** READING PASSAGE **
She compensated by refusing to believe her parents really were hers, and tried to 'eliminate' her sister by pushing her downstairs.

She knew she had to get out of this emotionally-repressed household. With a title like Baggage, it's clear where the book is heading. Yet it is surprising. True the vitriol flows towards the end, as the young Janet despairs of ever fleeing suburbia for groovy London. But the first half is devoted to trying to work out why her parents ended up the way they did.

In fact Cherrie, her mother, emerges as a larkish, flirtatious young woman eventually worn down by a controlling husband. You sense Street-Porter's frustration that she never got to see this side of her.

The restraint in the early pages is impressive when she had to put up with slaps, rebukes, rejections, a belt behind the door.

Her family emerges as weird. Terrified that the neighbours would gossip when Janet caught dysentery, they bundled her over the back wall into a waiting ambulance. And their own sexual incontinence (both were married to others when they met) didn't stop them being harsh moralists. And they were thoughtless. A move to suburbia gave their daughter hours of daily commuting to school.

** DATA LINES **

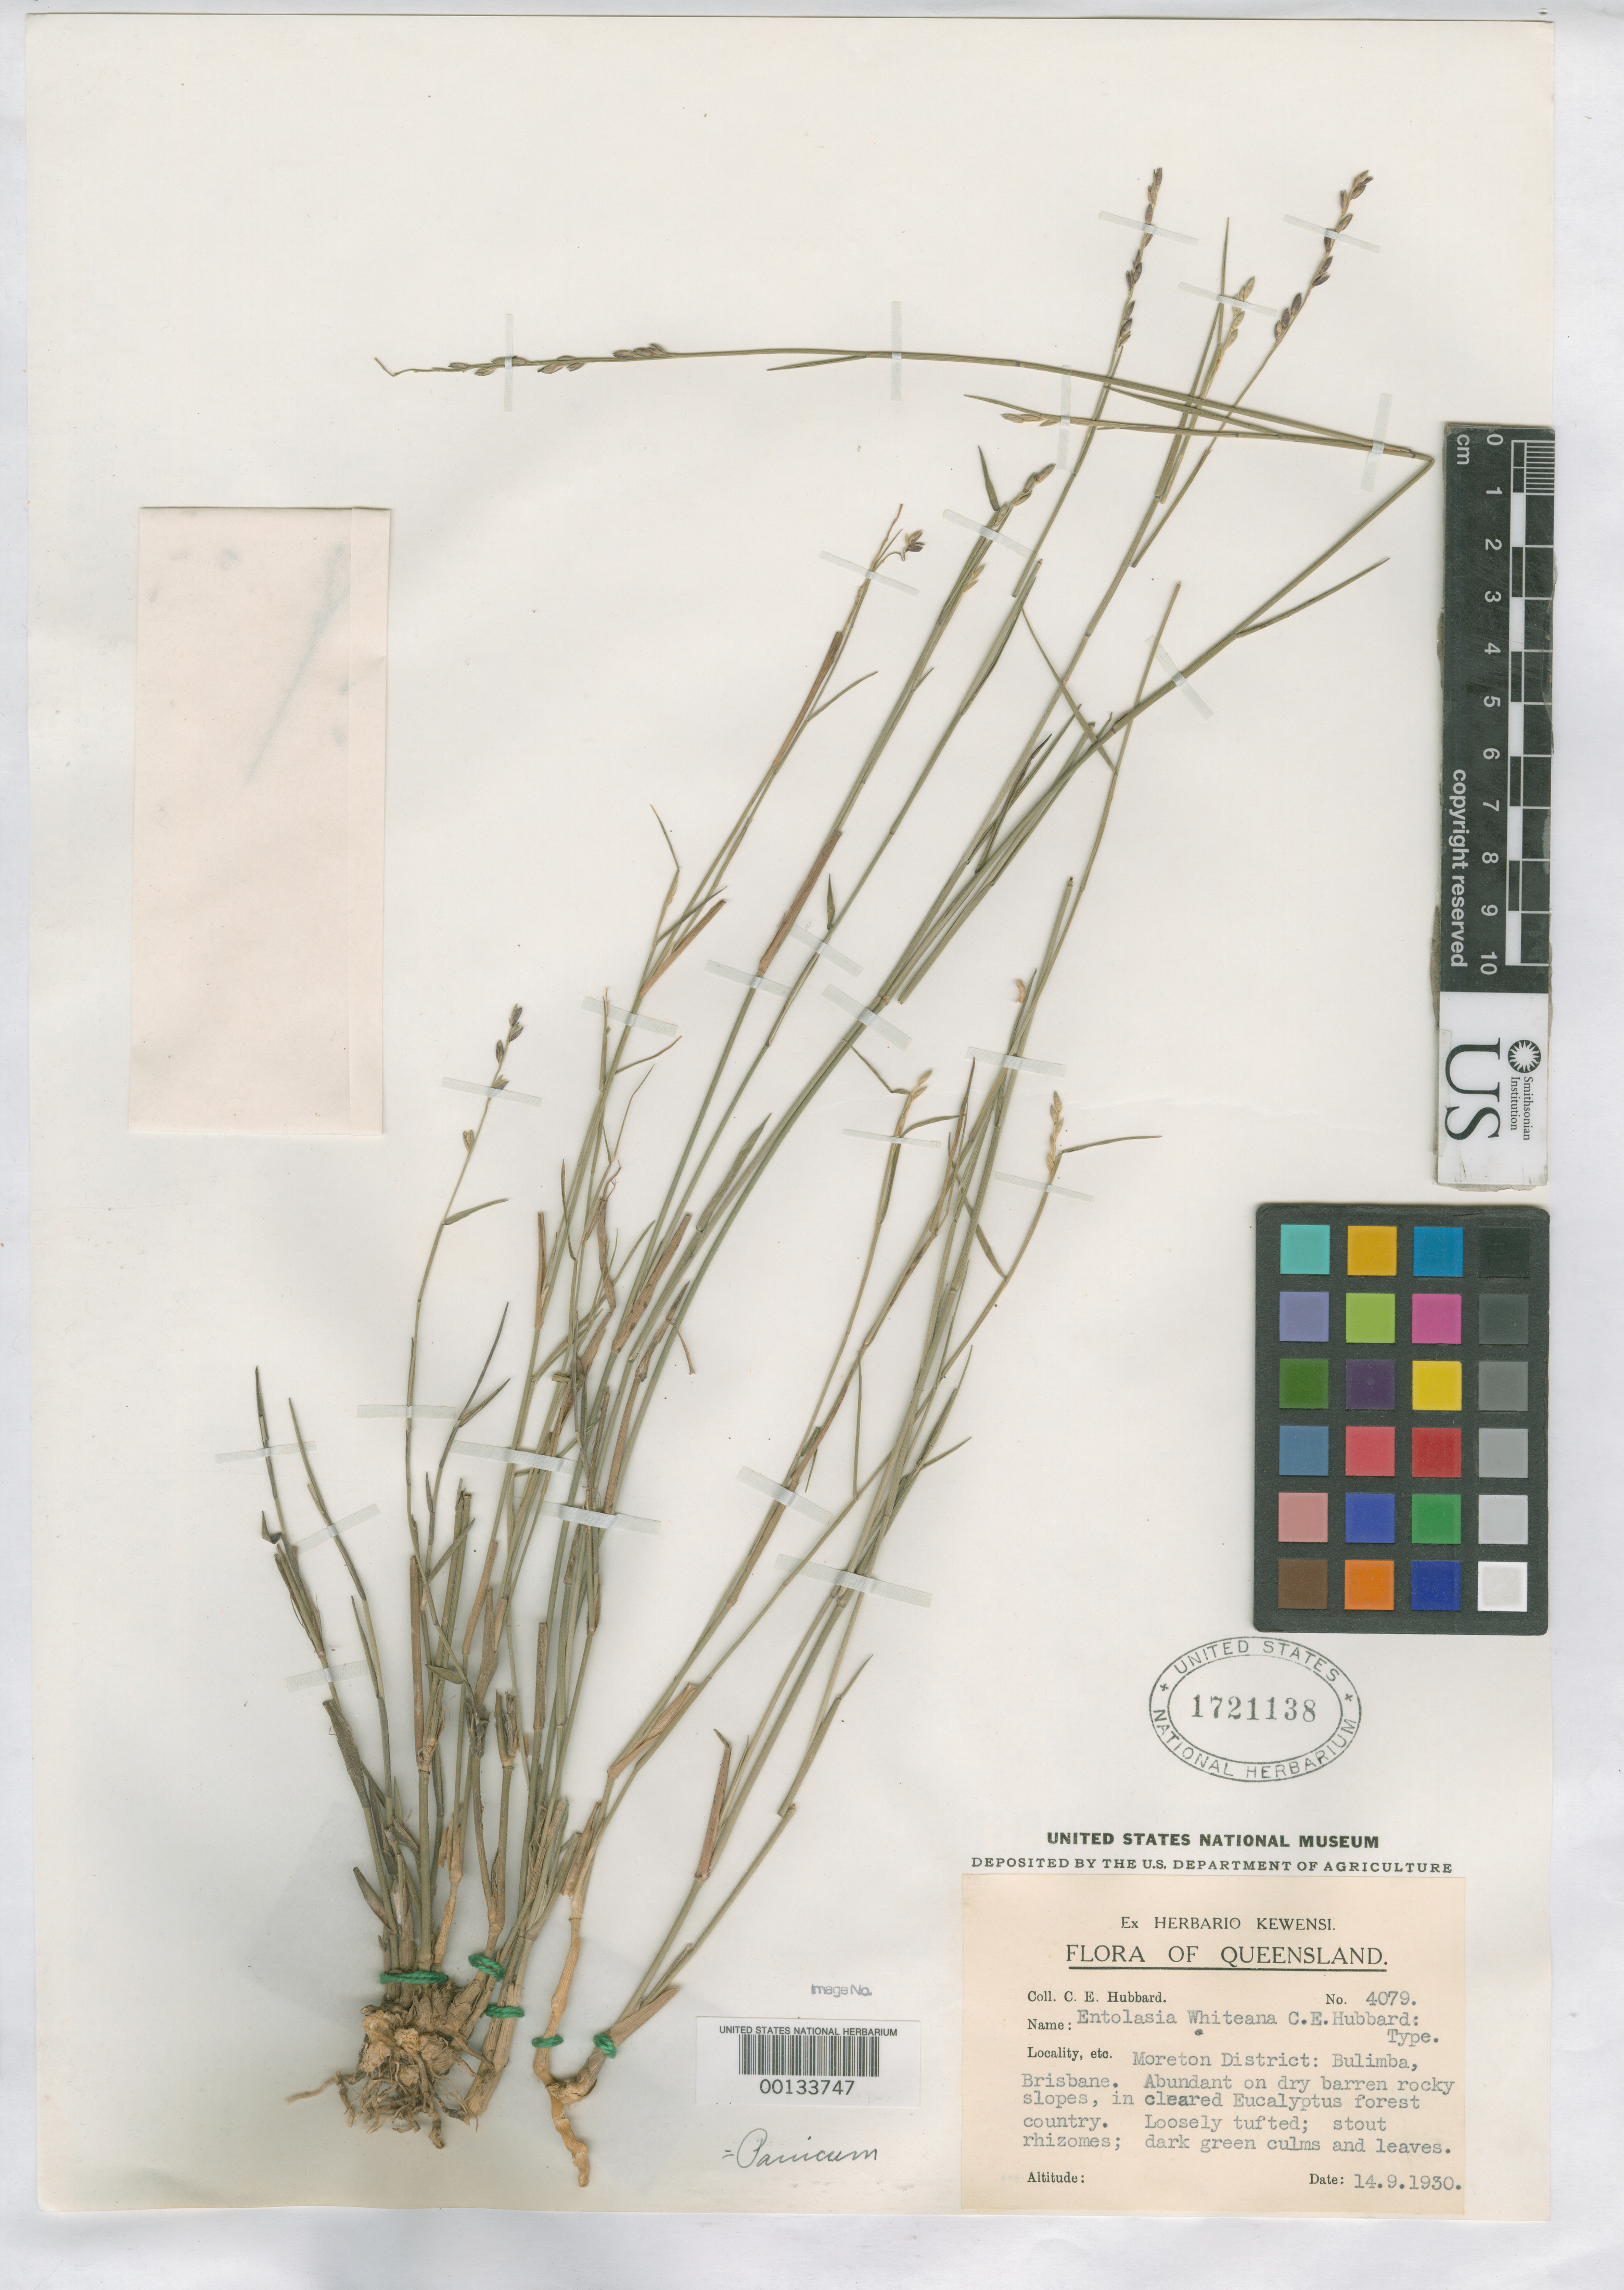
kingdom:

** REQUIREMENT A **
In the book review, the sentence beginning "The restraint in the early pages" names what the young Janet had to put up with. List each of those things.
** REQUIREMENT B **
Write the next part of the book review about Baggage, continuing after its final sentence.

** EXPECTED OUTPUT A **
- Slaps
- Rebukes
- Rejections
- A belt behind the door

** EXPECTED OUTPUT B **
Not that Street-Porter emerges well. A series of mentors and lovers are cultivated, then cast brutally cast aside. 'My attitude to sex was totally childish.' She knows she is clever but lacks focus. One college tutor says: 'She could make astonishing progress with brilliant results or deteriorate to the point of disillusion.'

But what is overwhelming is her seething, irrepressible hunger for life. J S-P is self-made: 'I knew I was starting on a long journey alone.' For cultural historians, Baggage offers a fascinating snapshot of Sixties London - nightclubs, modish Italian films (J S-P and her set were extras in Blow-Up) and barmy, extravagant clothes. 'I cut an outlandish figure - think of a Dalek played by a string bean and you've got the look.'

There's something faintly outrageous about an autobiography which ends at 20 when J S-P finally flounces out of the family home, telling her mother: 'I can't stand being with you one fucking minute longer, you miserable old cow.'

Style isn't Street-Porter's strong point. She relies on a gripping narrative, concisely told. One senses not a huge amount of time went into the writing. It's lazy, partisan, audacious - not unlike the writer herself. But a whole lifetime went into the material. And that in itself makes it remarkable.